Return the records from their start through the line containing "寿命を全うできない原因は考えられます。", both included, reproducing each line exactly and leaving the pictures out.
---
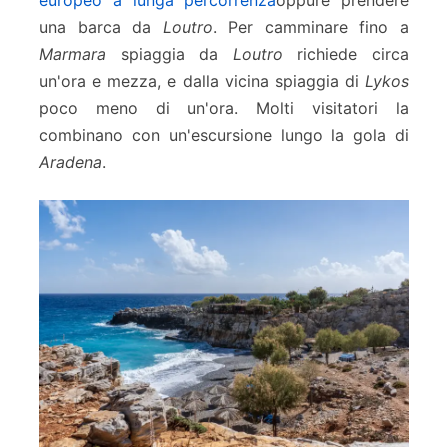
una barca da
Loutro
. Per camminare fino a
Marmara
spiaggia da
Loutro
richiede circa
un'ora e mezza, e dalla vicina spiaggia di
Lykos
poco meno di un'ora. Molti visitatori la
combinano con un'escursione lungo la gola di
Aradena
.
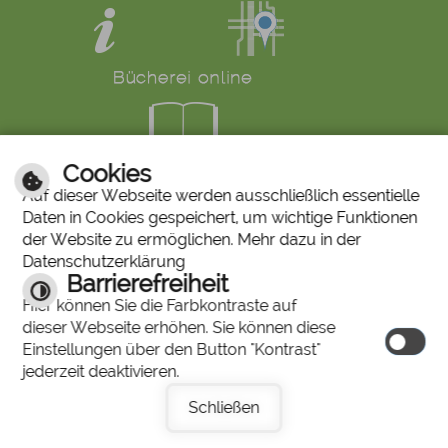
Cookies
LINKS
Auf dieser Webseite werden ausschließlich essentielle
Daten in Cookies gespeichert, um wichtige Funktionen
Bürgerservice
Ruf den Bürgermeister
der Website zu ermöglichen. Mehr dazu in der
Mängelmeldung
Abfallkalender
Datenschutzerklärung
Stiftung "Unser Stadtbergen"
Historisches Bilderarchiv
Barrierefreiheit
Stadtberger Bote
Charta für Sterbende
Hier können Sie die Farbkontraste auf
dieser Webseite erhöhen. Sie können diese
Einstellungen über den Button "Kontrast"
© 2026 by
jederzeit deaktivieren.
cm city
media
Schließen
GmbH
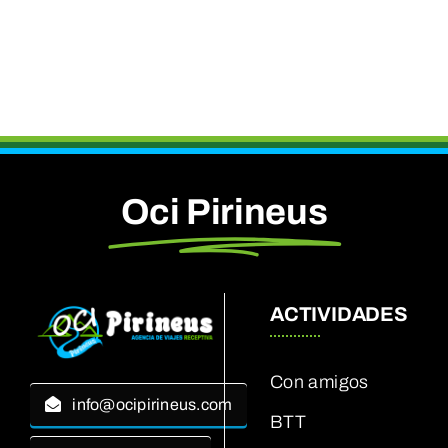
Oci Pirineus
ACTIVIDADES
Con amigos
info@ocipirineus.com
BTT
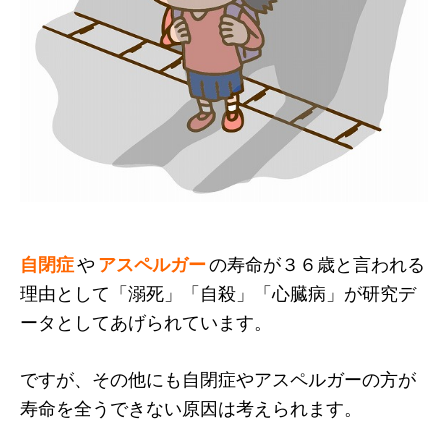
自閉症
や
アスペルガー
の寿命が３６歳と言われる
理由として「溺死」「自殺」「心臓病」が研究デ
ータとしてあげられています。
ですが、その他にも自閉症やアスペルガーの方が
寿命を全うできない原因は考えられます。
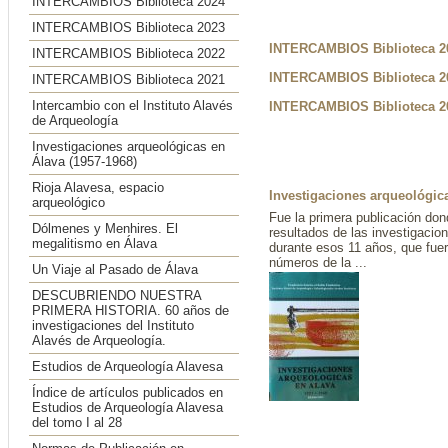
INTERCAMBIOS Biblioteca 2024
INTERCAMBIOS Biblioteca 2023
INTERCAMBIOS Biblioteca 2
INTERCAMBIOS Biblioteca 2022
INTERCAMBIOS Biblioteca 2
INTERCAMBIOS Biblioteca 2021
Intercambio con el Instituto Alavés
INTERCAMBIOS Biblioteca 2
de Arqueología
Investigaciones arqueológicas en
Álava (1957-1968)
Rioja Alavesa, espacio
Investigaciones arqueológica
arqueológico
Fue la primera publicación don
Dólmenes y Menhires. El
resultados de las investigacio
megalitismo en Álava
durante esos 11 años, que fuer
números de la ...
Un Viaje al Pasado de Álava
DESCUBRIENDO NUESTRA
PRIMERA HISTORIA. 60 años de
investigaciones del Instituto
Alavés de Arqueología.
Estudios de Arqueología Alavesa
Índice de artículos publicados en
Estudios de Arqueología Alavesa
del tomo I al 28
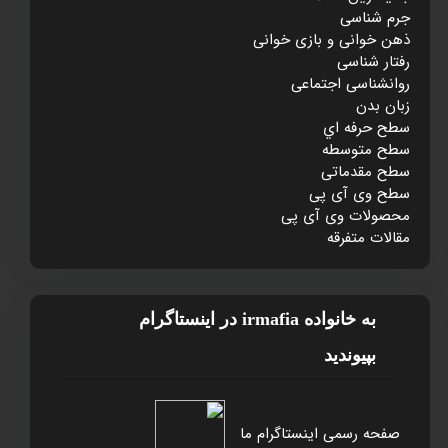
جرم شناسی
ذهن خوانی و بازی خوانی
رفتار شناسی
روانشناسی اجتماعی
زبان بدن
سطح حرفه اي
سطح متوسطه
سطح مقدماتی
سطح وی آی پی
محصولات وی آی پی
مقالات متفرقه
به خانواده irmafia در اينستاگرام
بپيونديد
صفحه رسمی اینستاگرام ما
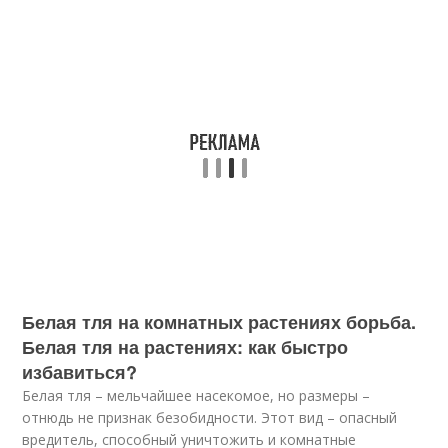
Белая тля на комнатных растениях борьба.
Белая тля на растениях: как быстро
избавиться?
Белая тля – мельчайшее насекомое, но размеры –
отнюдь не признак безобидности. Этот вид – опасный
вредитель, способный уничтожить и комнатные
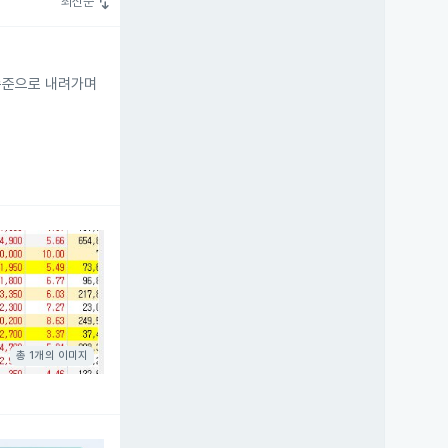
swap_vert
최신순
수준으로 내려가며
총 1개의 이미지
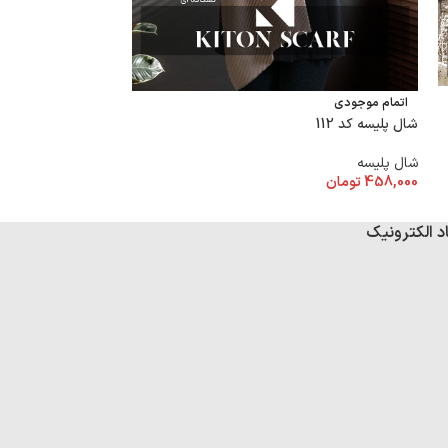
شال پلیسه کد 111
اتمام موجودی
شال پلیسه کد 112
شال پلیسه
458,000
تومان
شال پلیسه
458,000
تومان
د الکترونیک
---
:: Exercise output ::
una barca da
Loutro
. Per camminare fino a
Marmara
spiaggia da
Loutro
richiede circa
un'ora e mezza, e dalla vicina spiaggia di
Lykos
poco meno di un'ora. Molti visitatori la
combinano con un'escursione lungo la gola di
Aradena
.
Cookies
LINKS
Auf dieser Webseite werden ausschließlich essentielle
Daten in Cookies gespeichert, um wichtige Funktionen
Bürgerservice
Ruf den Bürgermeister
der Website zu ermöglichen. Mehr dazu in der
Mängelmeldung
Abfallkalender
Datenschutzerklärung
Stiftung "Unser Stadtbergen"
Historisches Bilderarchiv
Barrierefreiheit
Stadtberger Bote
Charta für Sterbende
Hier können Sie die Farbkontraste auf
dieser Webseite erhöhen. Sie können diese
Einstellungen über den Button "Kontrast"
© 2026 by
jederzeit deaktivieren.
cm city
media
Schließen
GmbH
Oci Pirineus
ACTIVIDADES
Con amigos
info@ocipirineus.com
BTT
自閉症
や
アスペルガー
の寿命が３６歳と言われる
理由として「溺死」「自殺」「心臓病」が研究デ
ータとしてあげられています。
ですが、その他にも自閉症やアスペルガーの方が
寿命を全うできない原因は考えられます。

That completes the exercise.